Outra alternativa foi favorecer algumas categorias de funcionários públicos, incluindo os do banco central e da receita pública, que lideraram protestos ruidosos depois que o presidente Jair Bolsonaro disse no início deste ano que apenas funcionários públicos que prestam serviços de segurança pública poderiam receber aumentos.

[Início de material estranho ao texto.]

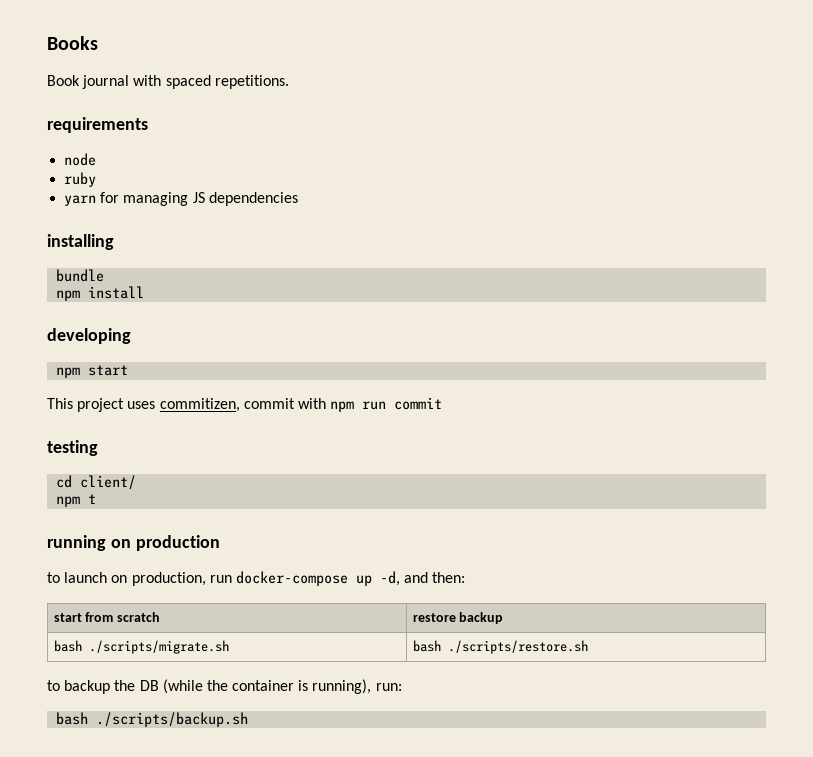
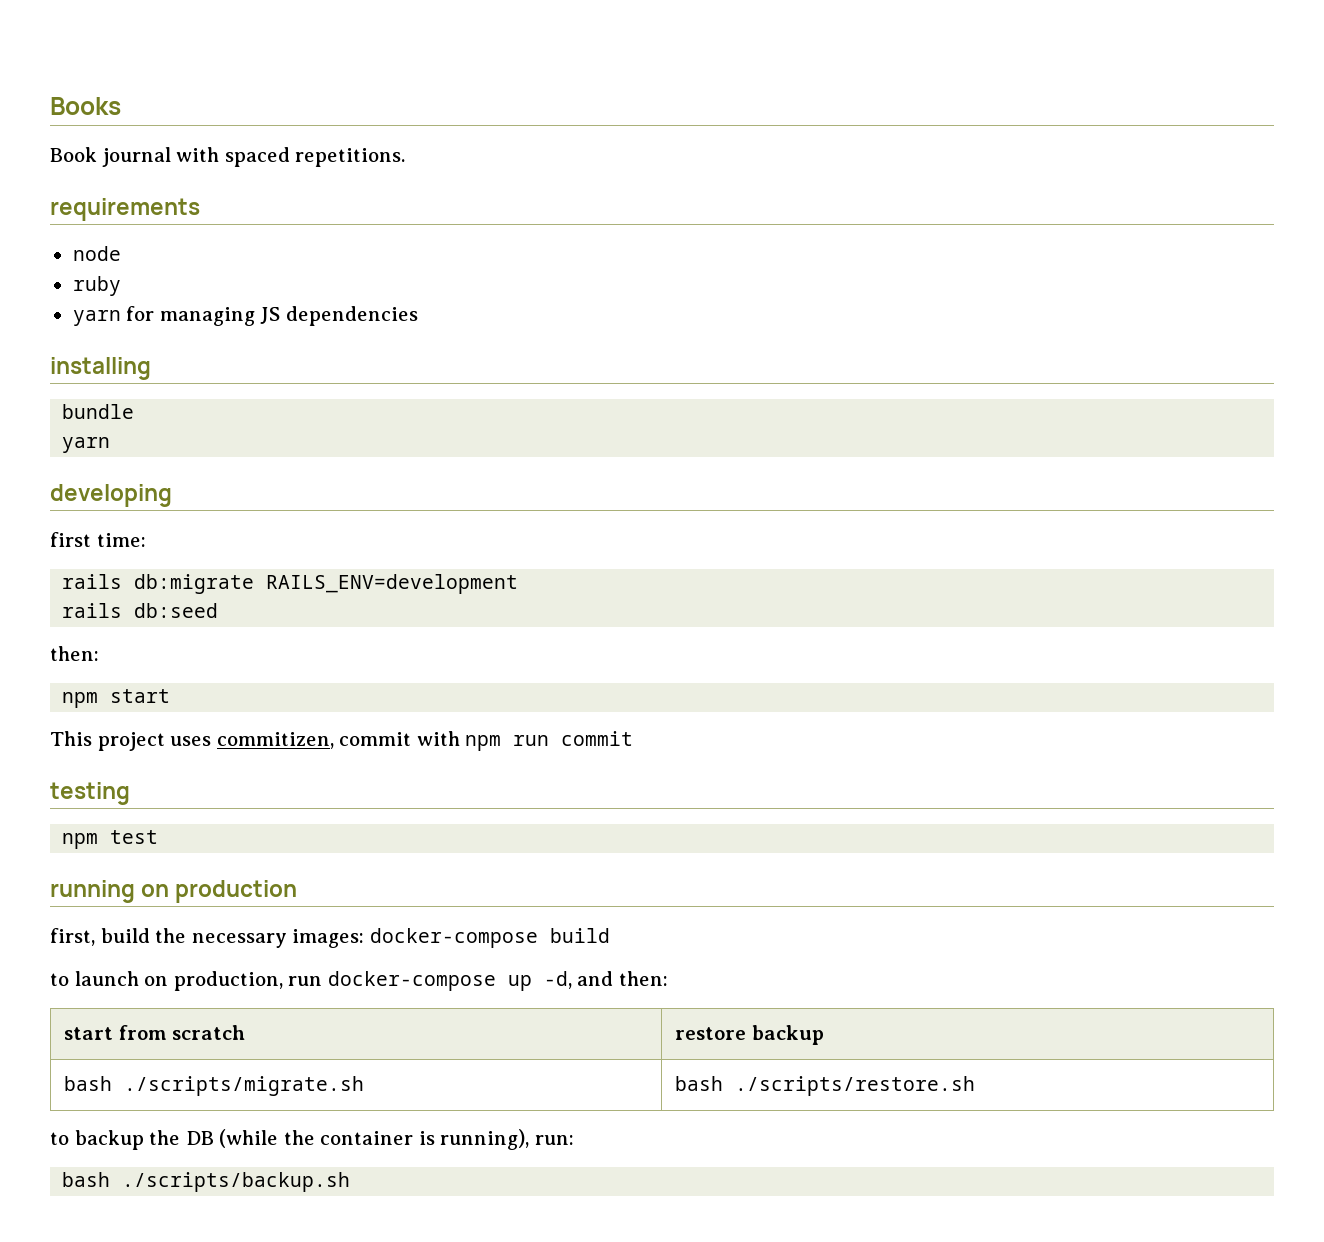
[56,286,145,301] npm install -> [62,437,111,453] yarn
(131, 336) none -> [50,532,146,547] [62,574,519,594] [62,603,219,618] [50,646,99,661] // first time: // rails db:migrate RAILS_ENV=development // rails db:seed // then:
[56,475,137,490] [56,494,97,507] // cd client/ // npm t -> [62,830,159,849] // npm test
(220, 543) none -> [50,928,610,948] // first, build the necessary images: docker-compose build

Nos bastidores, funcionários do Ministério da Economia se opuseram fortemente a essa ideia, argumentando que privilegiar alguns poderia desencadear uma onda de novos protestos exigindo aumentos mais caros.

“O maior problema foi dar aumentos para uma categoria e não para outras”, disse uma das fontes familiarizadas com as discussões.

Muitos funcionários públicos não viram seus salários aumentarem em cinco anos e protestos ocorreram à medida que a inflação de dois dígitos corrói o poder de compra na maior economia da América Latina.

Uma greve de funcionários do banco central está atrasando a divulgação de dados econômicos, enquanto os auditores fiscais em protesto atrasaram o processamento de mercadorias que chegam ao Brasil.